→ Required action
Give the number of lines in the data that contain the word "SpecialFolder"; no other text is needed.

+++ Records to use

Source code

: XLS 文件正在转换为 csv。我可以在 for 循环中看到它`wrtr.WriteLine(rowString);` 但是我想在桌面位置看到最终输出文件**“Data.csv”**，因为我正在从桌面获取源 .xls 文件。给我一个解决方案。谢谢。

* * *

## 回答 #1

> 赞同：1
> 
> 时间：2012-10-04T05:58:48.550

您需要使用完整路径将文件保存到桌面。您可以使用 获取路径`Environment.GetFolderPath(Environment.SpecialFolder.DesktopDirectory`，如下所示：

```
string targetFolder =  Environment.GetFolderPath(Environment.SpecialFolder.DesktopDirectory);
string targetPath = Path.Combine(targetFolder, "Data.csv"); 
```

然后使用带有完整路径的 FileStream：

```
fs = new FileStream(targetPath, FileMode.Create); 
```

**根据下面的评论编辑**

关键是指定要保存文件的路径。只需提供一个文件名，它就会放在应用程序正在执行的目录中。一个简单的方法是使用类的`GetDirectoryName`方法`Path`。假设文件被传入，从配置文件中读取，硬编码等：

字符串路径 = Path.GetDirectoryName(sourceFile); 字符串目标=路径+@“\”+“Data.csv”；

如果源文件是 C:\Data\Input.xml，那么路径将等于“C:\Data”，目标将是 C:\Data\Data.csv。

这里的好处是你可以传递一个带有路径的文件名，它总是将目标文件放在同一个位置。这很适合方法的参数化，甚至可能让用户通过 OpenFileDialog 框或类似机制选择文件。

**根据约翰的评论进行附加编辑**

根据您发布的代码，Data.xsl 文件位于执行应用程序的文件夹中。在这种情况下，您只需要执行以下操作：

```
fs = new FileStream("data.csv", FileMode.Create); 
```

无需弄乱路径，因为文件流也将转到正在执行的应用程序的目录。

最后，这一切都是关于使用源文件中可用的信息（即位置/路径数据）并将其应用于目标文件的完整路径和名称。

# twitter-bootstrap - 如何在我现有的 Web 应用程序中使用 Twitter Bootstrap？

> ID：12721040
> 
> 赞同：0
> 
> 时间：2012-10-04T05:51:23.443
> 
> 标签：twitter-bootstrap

++++++

→ Response area
2